Written task >> In the excerpt on GPU-based collision detection, what change finally fixed the slowdowns on older machines?

Excerpted passage >>
——

To transition between the sky and the ground I use a simple linear fade to black at the horizon. The sky uses a form of biplanar mapping over an hemisphere.

The final result is pretty impressive considering the extreme simplicity of it, I was surprised by how it turned out, even better than I expected

Collision detection

The main idea here is: reuse the same code to do shadows, render the world, and do collision detection, without any additional data structure (BSP or BVH) that would have added a lot of complexity (especially for moving object).

To make the game fit in the little space available, and considering that the only thing that really need collision detection is the player, I decided to try to implement something a bit unorthodox: I am using the GPU to do the collision detection, by rendering the world from the point of view of the player (from two axis aligned quads, front and back), encoding in the output the distance to the nearest surface and the model Id of the surface where the player is walking on in a texture that i read with readPixels.

I and Ben used a very similar technique before in the game Island Not Found, however since the geometry there was defined using SDF in the fragment shader, was easy to compute the distance to the nearest geometry from an entire cylinder in a single texture and with great accuracy. That is of course not possible with classic rasterization - with SDF is easy to curve the space, with rasterization only homogeneous transformations can be used, so two textures are needed to cover 360 degrees and the result of the distance calculation is much more "imprecise".

The idea however is simple - push the player in the opposite direction if the distance to something is less than the player radius. Push the player up if the distance to the ground is less than the player height. It required however a lot of trial and error to find the right constants and adjust the calculations to make it work. Is not perfect, but it works well enough for this game, both in platformer view and first person view.

One big issue of this approach is that readPixel is very slow, is a blocking operation! It stalls both CPU and GPU, blocking the main thread. Since this is required at every frame update, the asynchronous version of readPixel would have not worked, because is usually some frames behind. I needed the synchronous version. ReadPixels requires that all the queue of commands to the GPU are flushed and complete (glFinish) and it blocks the main thread until everything is executed and ready to be transferred back from the GPU.

However first implementation tried to use the same canvas, and this was causing big delays and slow downs in older machines.

While I was constantly hitting 120fps on the M1 Mac on Chrome and Firefox, older machines were indeed suffering quite a bit.

I tried to refactor the code many times until I finally had the idea to use a second canvas to do collision detection, and this changed everything. The idea is that by using a second canvas, I have two differents command queues to the GPU that can finish in different times and run in parallel. This does not only increase the parallelism and makes readPixels faster, this also reduced the amount of state changes required to render the world and the collision: I do not switch or change of the WebGL context or the shader that renders collision. With OpenGL, and so with Webgl2, every state change has a big cost, something that will improved with WebGPU when will be ready.

——

Provided data >>

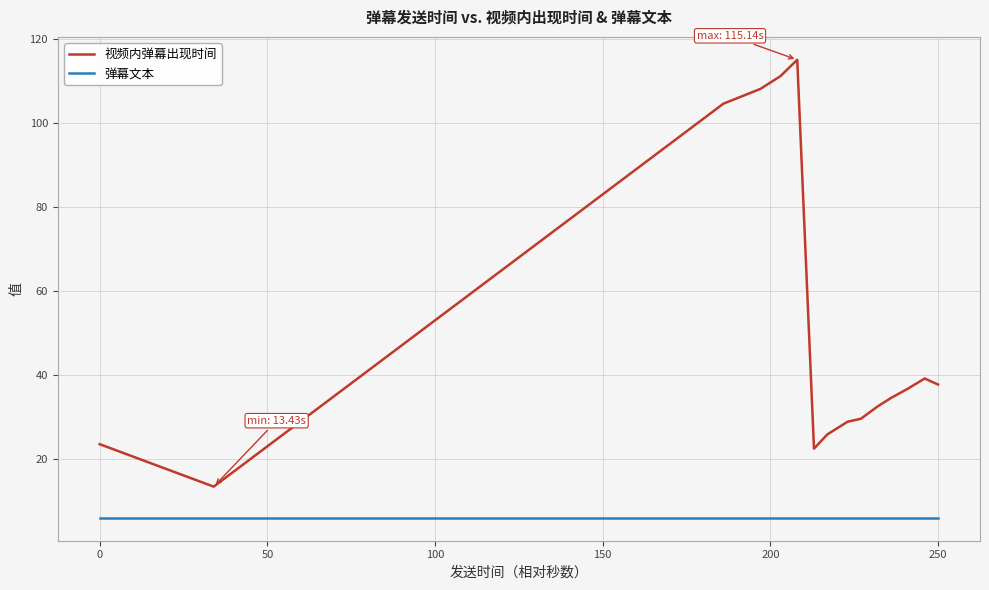

Which series has the largest total across all categories?

视频内弹幕出现时间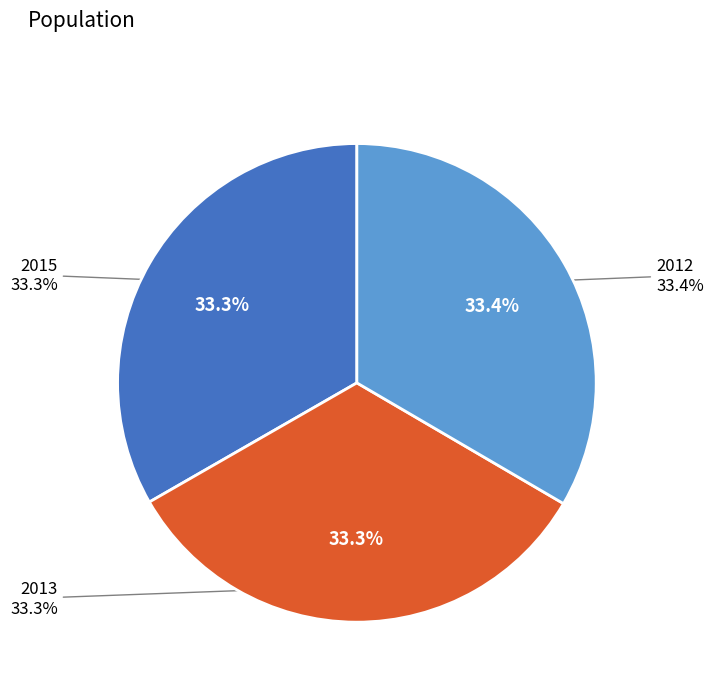

What is the largest slice in the pie chart?

2012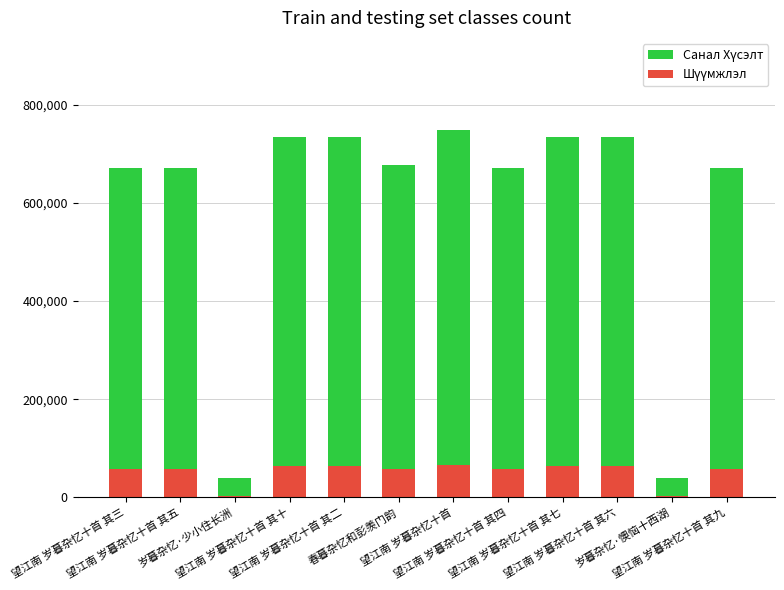

How many bars are there in each group?

2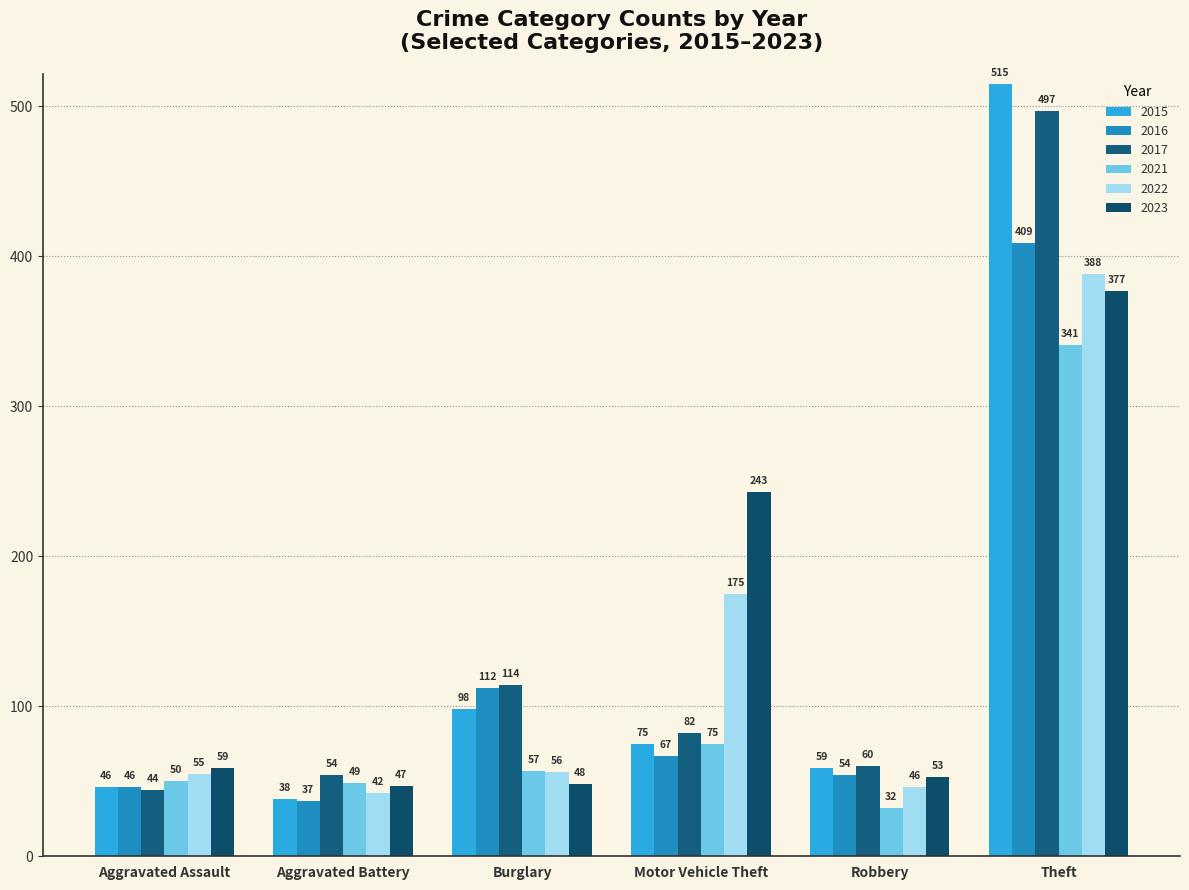

List the labels in order of 2015 value, smallest first.

Aggravated Battery, Aggravated Assault, Robbery, Motor Vehicle Theft, Burglary, Theft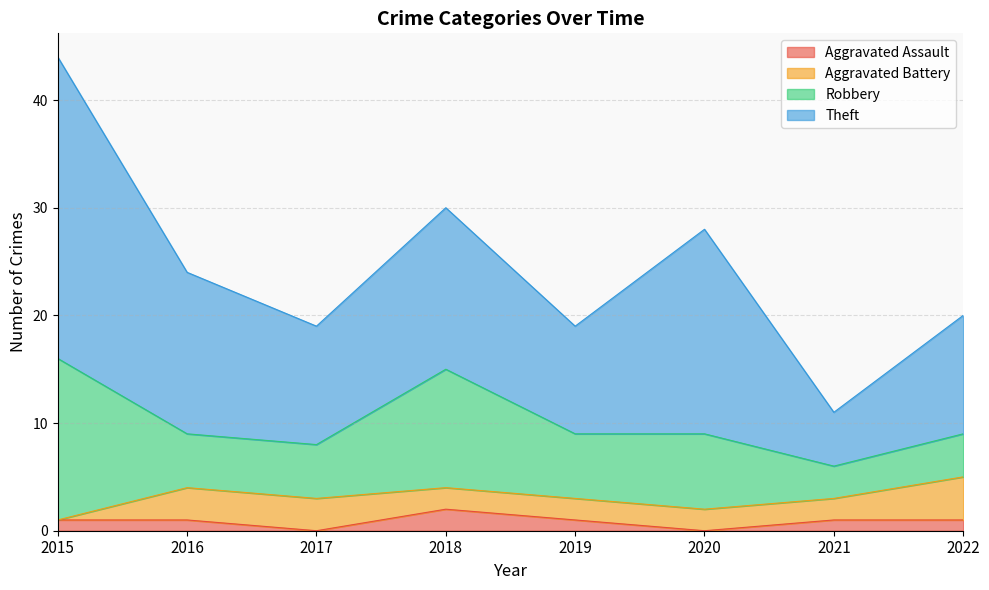

At how many categories does at least one series exceed 10?

6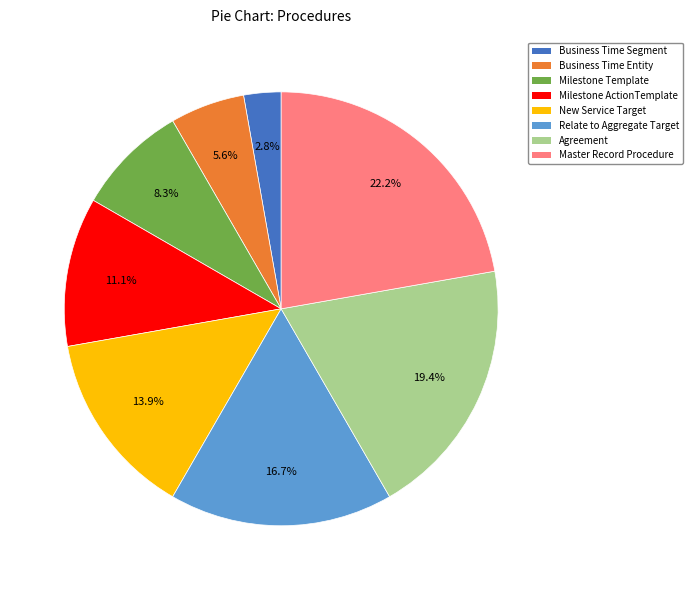

To the nearest percent, what is the difference between the largest and smallest slice percentages?

19%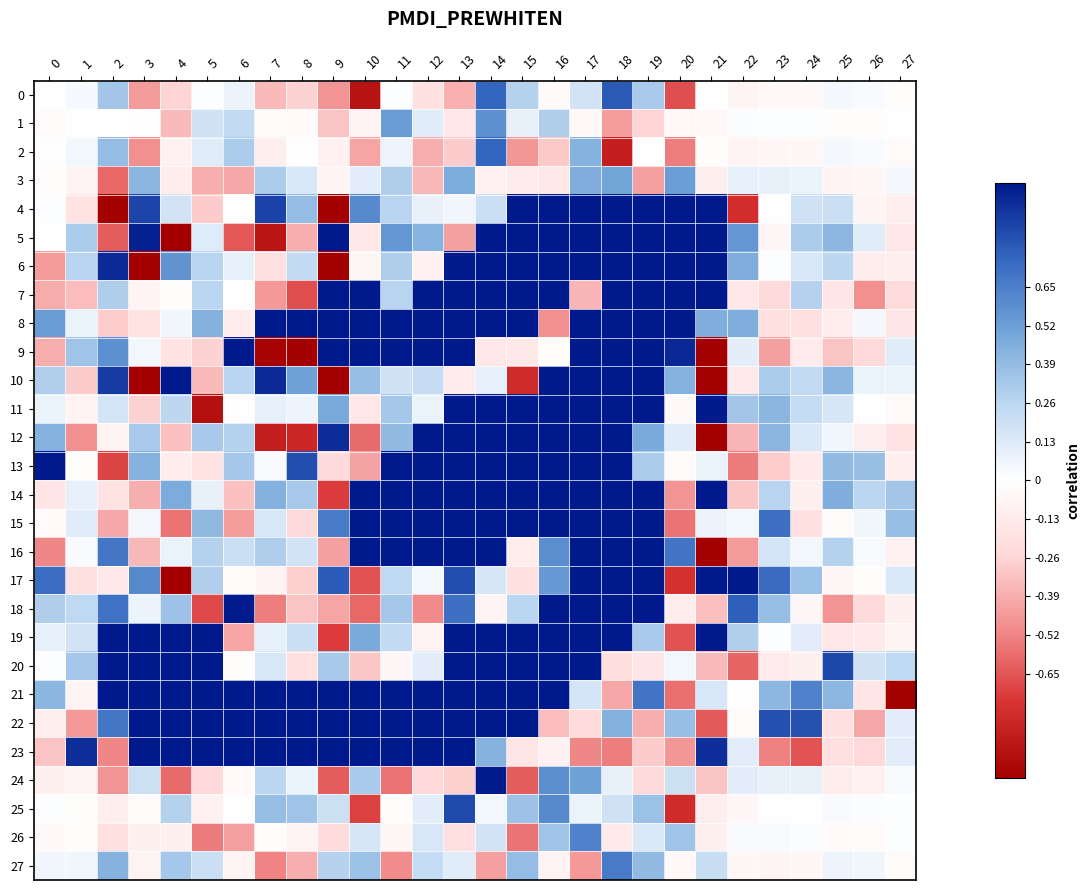

What is the greatest value displayed?

1.0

——

Exercise answer >> Using a second canvas to do collision detection.